> _EXERCISE BRIEF_
Report all lines in the records that hold the string "wrist".

■ ■ ■ ■ ■ ■ ■

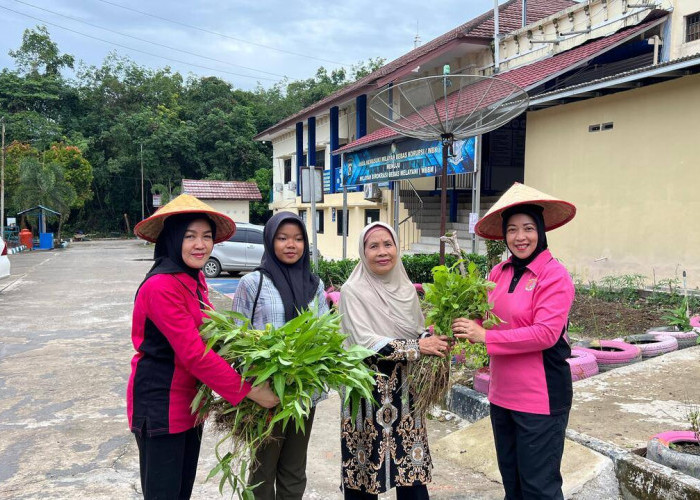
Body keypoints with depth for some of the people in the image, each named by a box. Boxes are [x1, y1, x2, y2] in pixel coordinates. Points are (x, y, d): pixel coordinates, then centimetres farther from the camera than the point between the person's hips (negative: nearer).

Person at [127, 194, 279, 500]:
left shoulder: (195, 278, 5)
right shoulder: (161, 286, -23)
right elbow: (194, 354, -27)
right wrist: (248, 391, -25)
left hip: (190, 403, 8)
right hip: (160, 407, -8)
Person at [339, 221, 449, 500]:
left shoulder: (406, 288, 7)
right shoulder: (353, 290, -9)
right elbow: (364, 341, -18)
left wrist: (432, 343, -8)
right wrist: (416, 348, -21)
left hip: (405, 389, 5)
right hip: (368, 389, -4)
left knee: (411, 467, 7)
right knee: (365, 466, 4)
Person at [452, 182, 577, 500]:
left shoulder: (554, 275, -13)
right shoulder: (499, 273, 4)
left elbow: (545, 334, -21)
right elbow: (485, 316, 10)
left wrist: (485, 337, -21)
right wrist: (464, 324, -12)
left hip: (539, 398, -6)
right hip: (502, 394, 6)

■ ■ ■ ■ ■ ■ ■

> _RESPONSE BOX_
right wrist: (248, 391, -25)
left wrist: (432, 343, -8)
right wrist: (416, 348, -21)
left wrist: (485, 337, -21)
right wrist: (464, 324, -12)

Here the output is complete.